Mac Firmware Security Is Completely Broken

Dan Goodin:

The attack, according to a blog post published Friday by well-known OS X security researcher Pedro Vilaca, affects Macs shipped prior to the middle of 2014 that are allowed to go into sleep mode. He found a way to reflash a Mac’s BIOS using functionality contained in userland, which is the part of an operating system where installed applications and drivers are executed. By exploiting vulnerabilities such as those regularly found in Safari and other Web browsers, attackers can install malicious firmware that survives hard drive reformatting and reinstallation of the operating system.

The attack is more serious than the Thunderstrike proof-of-concept exploit that came to light late last year. While both exploits give attackers the same persistent and low-level control of a Mac, the new attack doesn't require even brief physical access as Thunderstrike did. That means attackers half-way around the world may remotely exploit it.

Pedro Vilaca:

As a general user you shouldn’t, in theory, be much worried with this bug more than you were with Thunderstrike. This is a bug more interesting to attack targeted users than mass exploitation, although a drive-by exploit is definitely feasible. There are easier and cheaper attacks available against you the general user. As a reminder the latest Mac botnet infected around 17k users just by asking them for administrator privileges. Sophisticated attacks are not required when simple things still work.

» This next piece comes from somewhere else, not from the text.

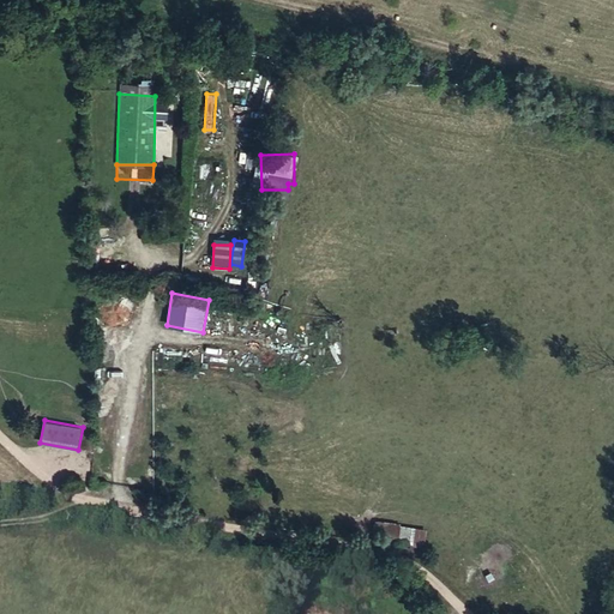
[(401,527),(399,547),(425,549),(427,528),(401,527)]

Apple Shifts to Editorially Curated Lists on App Store

Joe Rossignol:

Apple has quietly changed the way it promotes new and popular apps on the App Store, shifting from algorithmically generated lists to editorially curated content last month. TechCrunch reports that the “Games” section, for example, no longer has “New,” “What’s Hot,” or “All iPhone (Free & Paid)” categories, which have been replaced with editor curated lists such as “Best New Games” and “More Games You Might Like,” the latter based on a customer’s purchase history.

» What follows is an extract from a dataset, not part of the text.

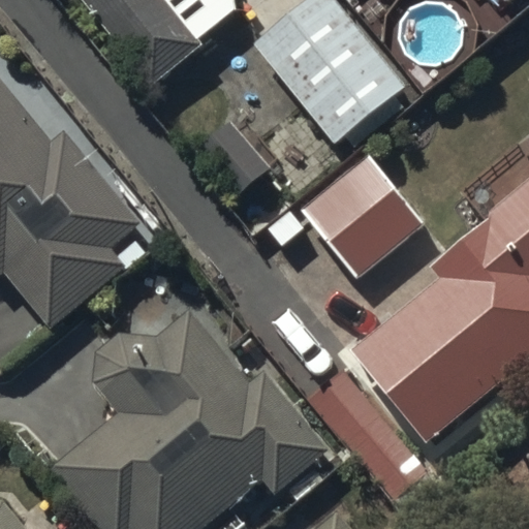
[(83,0),(151,85),(201,44),(197,39),(236,8),(234,0),(83,0)]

The report claims that some app developers have seen between 30% to 90% fewer organic app downloads since the changes were made, although the move away from automatically generated app lists is not expected to negatively impact most developers. In fact, editorial curation should help developers with truly useful apps gain some well-deserved exposure on the App Store, rather than clone or rip-off apps that sometimes slipped through Apple's old automated process.

Fix Your Mac With One Weird Trick

Allen Pike:

Frustrated, last week I discovered something interesting. Searching around for info on the giant WindowServer memory leak I’d seen, I came across an Apple Support forum post describing the exact same problem! It had 189,000 views and 534 replies, so I knew I’d finally found something to soothe my MacBook’s suffering.


For those who are new to the Mac platform, zapping the PRAM is an age-old tradition that goes back to the classic Mac OS days. Even as a child, I was taught that when you had weird behaviour on your Mac it was time to zap the PRAM, which would promptly do nothing. Zapping the PRAM is number one on the list of desparate stuff to try on a misbehaving Mac that usually doesn’t fix the problem, outranking the trusty disk permissions repair and the perky newcomer, resetting the SMC. Zapping the PRAM is folk magic.